DOCOMO's AI System Optimizes Micromobility Management, Including Vehicle Reallocation And Battery Replacement
NTT DOCOMO, INC. announced today it has launched the Sharing Operation Optimization System, which uses AI to optimize operations for maintaining effective allocations of shared micromobility vehicles and replacing depleted batteries used by these vehicles.
The system was adopted on April 24 by New windowDOCOMO BIKE SHARE, INC., the provider of a bicycle-sharing service that allows users to reserve electric-assist bikes at the most convenient bike station, ride comfortably around the city, and then freely choose their preferred return station. Hereafter, the system will be gradually deployed throughout Tokyo to manage the company's shared-bike fleet.
Micromobility-sharing services allow users to easily rent bicycles and other small, lightweight vehicles and then conveniently return them to any station operated by the service. As the number of sharing-service users continues to grow globally, the corresponding increases in vehicles and renting/returning stations is making it difficult to ensure that vehicles in each fleet are optimally allocated and equipped with charged batteries at all times.
DOCOMO's new system uses AI to generate optimized plans for collecting and reallocating vehicles and replacing spent batteries. The system uses machine learning to simulate vehicle movements in order to predict the availability of vehicles and charged batteries at each station. Maintenance personnel can then use tablets or other mobile devices to view precisely which vehicles need to be trucked to other stations and which batteries need to be replaced for maximum operational efficiency.

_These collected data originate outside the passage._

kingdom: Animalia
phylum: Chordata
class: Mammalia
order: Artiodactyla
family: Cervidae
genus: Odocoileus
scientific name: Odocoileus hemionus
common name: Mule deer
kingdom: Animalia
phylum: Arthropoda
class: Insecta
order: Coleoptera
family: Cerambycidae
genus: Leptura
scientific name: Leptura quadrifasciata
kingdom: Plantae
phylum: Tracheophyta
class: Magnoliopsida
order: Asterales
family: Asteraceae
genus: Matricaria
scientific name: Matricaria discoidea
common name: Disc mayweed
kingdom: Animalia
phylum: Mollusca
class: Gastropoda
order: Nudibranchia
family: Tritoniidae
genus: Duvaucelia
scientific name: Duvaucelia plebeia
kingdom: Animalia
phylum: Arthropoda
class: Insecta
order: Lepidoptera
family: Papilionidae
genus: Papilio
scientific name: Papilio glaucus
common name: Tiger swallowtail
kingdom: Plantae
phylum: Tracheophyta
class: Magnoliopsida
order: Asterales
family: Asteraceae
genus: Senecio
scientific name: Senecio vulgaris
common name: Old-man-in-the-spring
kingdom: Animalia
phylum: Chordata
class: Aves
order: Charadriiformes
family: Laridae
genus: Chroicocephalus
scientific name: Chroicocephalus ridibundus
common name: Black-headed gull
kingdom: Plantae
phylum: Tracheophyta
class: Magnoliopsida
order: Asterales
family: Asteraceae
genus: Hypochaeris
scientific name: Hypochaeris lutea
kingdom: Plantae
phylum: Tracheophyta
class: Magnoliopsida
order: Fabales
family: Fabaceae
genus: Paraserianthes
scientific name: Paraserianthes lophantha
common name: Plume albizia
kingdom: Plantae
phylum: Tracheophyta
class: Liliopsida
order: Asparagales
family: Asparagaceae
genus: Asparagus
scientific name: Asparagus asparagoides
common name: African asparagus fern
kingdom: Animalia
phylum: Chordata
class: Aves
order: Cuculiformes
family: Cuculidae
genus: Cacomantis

The system forecasts rental/return trends based on a variety of data, such as in-use and returned vehicles, weather forecasts, date and time, travelling distances between stations, and each truck's storage capacity as well as quantities of vehicles and batteries on board any truck at any time. Using this information, the system generates an optimized reallocation plan, including the best transport routes. The system enables personnel with less experience to function as efficiently as experienced staffers. It is also expected to help operators to develop efficient operating routes in new territories.
Going forward, DOCOMO will continue to assess the system's performance, including its forecasting accuracy and the effectiveness of its recommended routes for bike reallocation, based on which the company expects to further upgrade the system and adapt the technology for supply-and-demand optimization in various other fields.